BigJob Tutorial Part 3: Simple Ensemble Example

melrom edited this page Sep 12, 2012 · 16 revisions

This page is part of the BigJob Tutorial.

Overview

The below example submits N jobs using SAGA Pilot-Job. It demonstrates the mapping of a simple echo job using all of the parameters of a Compute Unit Description.

What types of workflows would this be useful for? Many jobs using the same executable.

Configurable Parameters

The code below uses fork://localhost as the service_url. The service URL communicates what type of queueing system or middleware you want to use and where it is. localhost can be changed to a machine-specific URL, for example: sge://lonestar.tacc.utexas.edu. The following table explains the supported middleware on XSEDE and FutureGrid.

Infrastructure Supported Adaptors Description Information
XSEDE GRAM Uses Globus to submit jobs. Globus certificates are required. Initiate grid proxy (myproxy-logon) before executing the BigJob application. Example usage of URL gram://gatekeeper.ranger.tacc.teragrid.org:2119/jobmanager-sge Please find the globus resource URLs of XSEDE machines at https://www.xsede.org/wwwteragrid/archive/web/user-support/gram-gatekeepers-gateway.html
fork Submit jobs only on localhost head node. Password less login to localhost is required. Example usage: fork://localhost
FutureGrid

In your $HOME directory, open a new file simple_ensembles.py with your favorite editor (e.g., vim) and paste the following content:

import os
import time
import sys
from pilot import PilotComputeService, ComputeDataService, State
	
### This is the number of jobs you want to run
NUMBER_JOBS=4
COORDINATION_URL = "redis://[email protected]:6379"

if __name__ == "__main__":

    pilot_compute_service = PilotComputeService(COORDINATION_URL)

    pilot_compute_description = { "service_url": "sge://localhost",
                                  "number_of_processes": 12,
                                  "allocation": "XSEDE12-SAGA",
                                  "queue": "development",                                      
                                  "working_directory": os.getenv("HOME")+"/agent",
                                  "walltime":10
                                }

    pilot_compute_service.create_pilot(pilot_compute_description=pilot_compute_description)

    compute_data_service = ComputeDataService()
    compute_data_service.add_pilot_compute_service(pilot_compute_service)

    print ("Finished Pilot-Job setup. Submitting compute units")

    # submit compute units
    for i in range(NUMBER_JOBS):
        compute_unit_description = {
                "executable": "/bin/echo",
                "arguments": ["Hello","$ENV1","$ENV2"],
                "environment": ['ENV1=env_arg1','ENV2=env_arg2'],
                "number_of_processes": 4,            
                "spmd_variation":"mpi",
                "output": "stdout.txt",
                "error": "stderr.txt",
                }    
        compute_data_service.submit_compute_unit(compute_unit_description)

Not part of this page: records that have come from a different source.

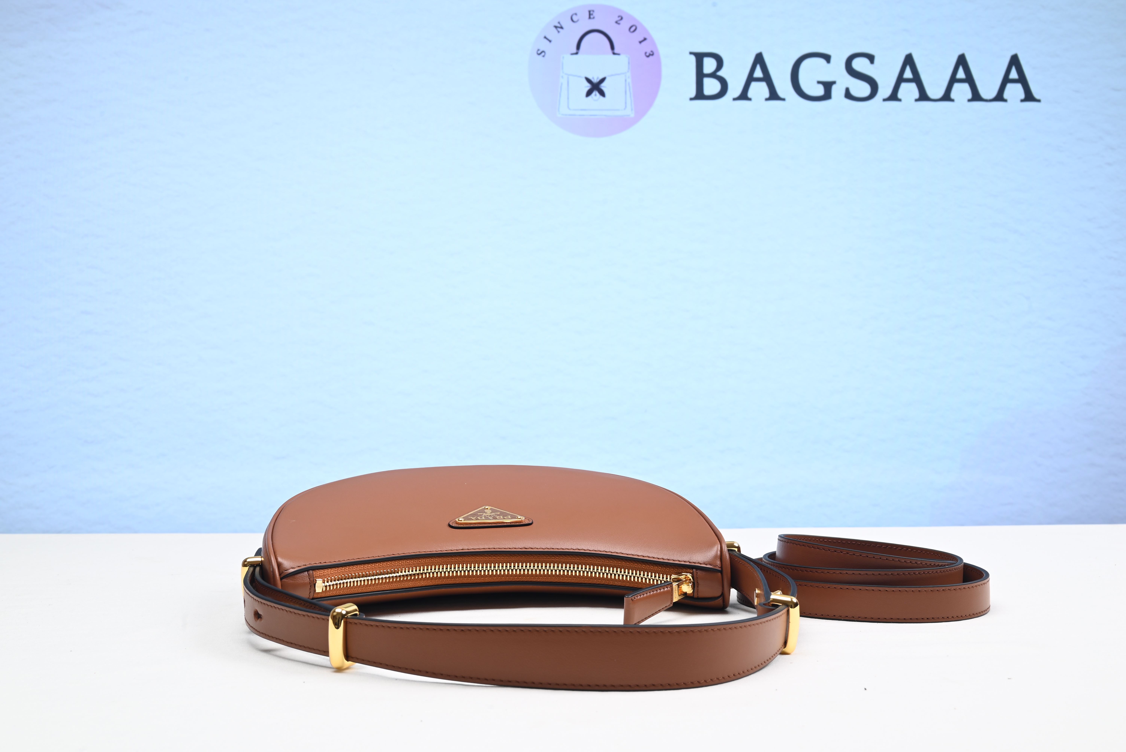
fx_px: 1220
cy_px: 376
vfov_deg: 34.2
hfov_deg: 49.5
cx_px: 563
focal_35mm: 39
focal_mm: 39
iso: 100
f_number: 16
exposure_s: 1/2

    print ("Waiting for compute units to complete")
    compute_data_service.wait()

    print ("Terminate Pilot Jobs")
    compute_data_service.cancel()    
    pilot_compute_service.cancel()

Execute the script using command

python simple_ensembles.py

If you run the script, what do you get? You will have to go into the working directory( which is $HOME/agent in this case ), then the directory named after the pilot-service, and then the compute unit directories associated with that pilot-service.